[[ DATA FOR ANALYSIS, beginning ]]
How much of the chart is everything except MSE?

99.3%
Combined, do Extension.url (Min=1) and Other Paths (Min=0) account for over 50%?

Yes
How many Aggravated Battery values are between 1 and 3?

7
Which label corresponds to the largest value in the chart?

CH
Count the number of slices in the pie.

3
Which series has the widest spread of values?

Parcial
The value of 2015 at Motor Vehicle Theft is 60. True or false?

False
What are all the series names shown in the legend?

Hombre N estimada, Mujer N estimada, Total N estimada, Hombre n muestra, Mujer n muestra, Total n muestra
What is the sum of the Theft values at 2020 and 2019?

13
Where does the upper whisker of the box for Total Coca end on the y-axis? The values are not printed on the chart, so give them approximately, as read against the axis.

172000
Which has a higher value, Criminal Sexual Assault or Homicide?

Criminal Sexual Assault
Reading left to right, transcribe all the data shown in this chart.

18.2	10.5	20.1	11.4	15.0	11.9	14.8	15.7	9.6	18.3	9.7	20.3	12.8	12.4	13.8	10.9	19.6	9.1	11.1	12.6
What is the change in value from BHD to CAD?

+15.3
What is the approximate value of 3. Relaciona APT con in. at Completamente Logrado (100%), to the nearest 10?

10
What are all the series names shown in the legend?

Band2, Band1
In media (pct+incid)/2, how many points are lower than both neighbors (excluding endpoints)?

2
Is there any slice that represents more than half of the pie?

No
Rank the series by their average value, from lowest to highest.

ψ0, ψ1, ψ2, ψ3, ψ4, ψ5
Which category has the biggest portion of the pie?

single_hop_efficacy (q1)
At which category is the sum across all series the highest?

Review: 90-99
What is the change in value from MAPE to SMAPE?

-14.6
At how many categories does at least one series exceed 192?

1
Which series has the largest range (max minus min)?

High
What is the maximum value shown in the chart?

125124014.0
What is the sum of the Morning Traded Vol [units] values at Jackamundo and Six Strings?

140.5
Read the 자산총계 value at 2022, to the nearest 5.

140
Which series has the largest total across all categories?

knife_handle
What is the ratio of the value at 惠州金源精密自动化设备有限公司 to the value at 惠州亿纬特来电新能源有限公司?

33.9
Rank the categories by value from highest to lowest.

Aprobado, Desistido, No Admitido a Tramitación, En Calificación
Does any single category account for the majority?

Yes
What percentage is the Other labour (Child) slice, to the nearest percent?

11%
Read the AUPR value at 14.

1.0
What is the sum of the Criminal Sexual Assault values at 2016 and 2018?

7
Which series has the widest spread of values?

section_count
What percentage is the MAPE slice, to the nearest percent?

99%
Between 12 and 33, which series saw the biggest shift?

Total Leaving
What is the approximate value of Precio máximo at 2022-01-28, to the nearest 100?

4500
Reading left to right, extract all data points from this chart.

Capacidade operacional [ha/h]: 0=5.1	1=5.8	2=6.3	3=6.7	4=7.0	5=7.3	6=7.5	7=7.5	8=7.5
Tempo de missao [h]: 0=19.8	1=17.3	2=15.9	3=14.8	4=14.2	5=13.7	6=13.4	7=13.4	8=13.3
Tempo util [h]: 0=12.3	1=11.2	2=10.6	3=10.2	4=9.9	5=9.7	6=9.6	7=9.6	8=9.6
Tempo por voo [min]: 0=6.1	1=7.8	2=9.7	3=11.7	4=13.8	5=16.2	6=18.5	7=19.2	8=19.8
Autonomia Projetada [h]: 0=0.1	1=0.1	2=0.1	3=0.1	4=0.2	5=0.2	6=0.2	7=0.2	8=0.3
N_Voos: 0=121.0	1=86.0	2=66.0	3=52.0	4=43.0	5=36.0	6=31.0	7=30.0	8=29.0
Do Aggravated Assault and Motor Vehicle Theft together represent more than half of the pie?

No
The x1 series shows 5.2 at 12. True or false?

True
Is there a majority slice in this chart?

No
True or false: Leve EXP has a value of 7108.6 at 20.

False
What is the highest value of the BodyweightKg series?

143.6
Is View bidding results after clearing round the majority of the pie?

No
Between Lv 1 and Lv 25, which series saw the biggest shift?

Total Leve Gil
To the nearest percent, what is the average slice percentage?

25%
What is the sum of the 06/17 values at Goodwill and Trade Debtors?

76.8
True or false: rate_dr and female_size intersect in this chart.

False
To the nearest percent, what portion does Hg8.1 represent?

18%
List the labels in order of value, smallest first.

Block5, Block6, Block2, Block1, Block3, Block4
[[ DATA FOR ANALYSIS, end ]]
• WHAT THIS TASK INVOLVES:
Arrange all of the lines above as a JSON list of strings, one string per line, omitting the blank lines.

• TASK ANSWER:
[
  "How much of the chart is everything except MSE?",
  "99.3%",
  "Combined, do Extension.url (Min=1) and Other Paths (Min=0) account for over 50%?",
  "Yes",
  "How many Aggravated Battery values are between 1 and 3?",
  "7",
  "Which label corresponds to the largest value in the chart?",
  "CH",
  "Count the number of slices in the pie.",
  "3",
  "Which series has the widest spread of values?",
  "Parcial",
  "The value of 2015 at Motor Vehicle Theft is 60. True or false?",
  "False",
  "What are all the series names shown in the legend?",
  "Hombre N estimada, Mujer N estimada, Total N estimada, Hombre n muestra, Mujer n muestra, Total n muestra",
  "What is the sum of the Theft values at 2020 and 2019?",
  "13",
  "Where does the upper whisker of the box for Total Coca end on the y-axis? The values are not printed on the chart, so give them approximately, as read against the axis.",
  "172000",
  "Which has a higher value, Criminal Sexual Assault or Homicide?",
  "Criminal Sexual Assault",
  "Reading left to right, transcribe all the data shown in this chart.",
  "18.2\t10.5\t20.1\t11.4\t15.0\t11.9\t14.8\t15.7\t9.6\t18.3\t9.7\t20.3\t12.8\t12.4\t13.8\t10.9\t19.6\t9.1\t11.1\t12.6",
  "What is the change in value from BHD to CAD?",
  "+15.3",
  "What is the approximate value of 3. Relaciona APT con in. at Completamente Logrado (100%), to the nearest 10?",
  "10",
  "What are all the series names shown in the legend?",
  "Band2, Band1",
  "In media (pct+incid)/2, how many points are lower than both neighbors (excluding endpoints)?",
  "2",
  "Is there any slice that represents more than half of the pie?",
  "No",
  "Rank the series by their average value, from lowest to highest.",
  "ψ0, ψ1, ψ2, ψ3, ψ4, ψ5",
  "Which category has the biggest portion of the pie?",
  "single_hop_efficacy (q1)",
  "At which category is the sum across all series the highest?",
  "Review: 90-99",
  "What is the change in value from MAPE to SMAPE?",
  "-14.6",
  "At how many categories does at least one series exceed 192?",
  "1",
  "Which series has the largest range (max minus min)?",
  "High",
  "What is the maximum value shown in the chart?",
  "125124014.0",
  "What is the sum of the Morning Traded Vol [units] values at Jackamundo and Six Strings?",
  "140.5",
  "Read the 자산총계 value at 2022, to the nearest 5.",
  "140",
  "Which series has the largest total across all categories?",
  "knife_handle",
  "What is the ratio of the value at 惠州金源精密自动化设备有限公司 to the value at 惠州亿纬特来电新能源有限公司?",
  "33.9",
  "Rank the categories by value from highest to lowest.",
  "Aprobado, Desistido, No Admitido a Tramitación, En Calificación",
  "Does any single category account for the majority?",
  "Yes",
  "What percentage is the Other labour (Child) slice, to the nearest percent?",
  "11%",
  "Read the AUPR value at 14.",
  "1.0",
  "What is the sum of the Criminal Sexual Assault values at 2016 and 2018?",
  "7",
  "Which series has the widest spread of values?",
  "section_count",
  "What percentage is the MAPE slice, to the nearest percent?",
  "99%",
  "Between 12 and 33, which series saw the biggest shift?",
  "Total Leaving",
  "What is the approximate value of Precio máximo at 2022-01-28, to the nearest 100?",
  "4500",
  "Reading left to right, extract all data points from this chart.",
  "Capacidade operacional [ha/h]: 0=5.1\t1=5.8\t2=6.3\t3=6.7\t4=7.0\t5=7.3\t6=7.5\t7=7.5\t8=7.5",
  "Tempo de missao [h]: 0=19.8\t1=17.3\t2=15.9\t3=14.8\t4=14.2\t5=13.7\t6=13.4\t7=13.4\t8=13.3",
  "Tempo util [h]: 0=12.3\t1=11.2\t2=10.6\t3=10.2\t4=9.9\t5=9.7\t6=9.6\t7=9.6\t8=9.6",
  "Tempo por voo [min]: 0=6.1\t1=7.8\t2=9.7\t3=11.7\t4=13.8\t5=16.2\t6=18.5\t7=19.2\t8=19.8",
  "Autonomia Projetada [h]: 0=0.1\t1=0.1\t2=0.1\t3=0.1\t4=0.2\t5=0.2\t6=0.2\t7=0.2\t8=0.3",
  "N_Voos: 0=121.0\t1=86.0\t2=66.0\t3=52.0\t4=43.0\t5=36.0\t6=31.0\t7=30.0\t8=29.0",
  "Do Aggravated Assault and Motor Vehicle Theft together represent more than half of the pie?",
  "No",
  "The x1 series shows 5.2 at 12. True or false?",
  "True",
  "Is there a majority slice in this chart?",
  "No",
  "True or false: Leve EXP has a value of 7108.6 at 20.",
  "False",
  "What is the highest value of the BodyweightKg series?",
  "143.6",
  "Is View bidding results after clearing round the majority of the pie?",
  "No",
  "Between Lv 1 and Lv 25, which series saw the biggest shift?",
  "Total Leve Gil",
  "To the nearest percent, what is the average slice percentage?",
  "25%",
  "What is the sum of the 06/17 values at Goodwill and Trade Debtors?",
  "76.8",
  "True or false: rate_dr and female_size intersect in this chart.",
  "False",
  "To the nearest percent, what portion does Hg8.1 represent?",
  "18%",
  "List the labels in order of value, smallest first.",
  "Block5, Block6, Block2, Block1, Block3, Block4"
]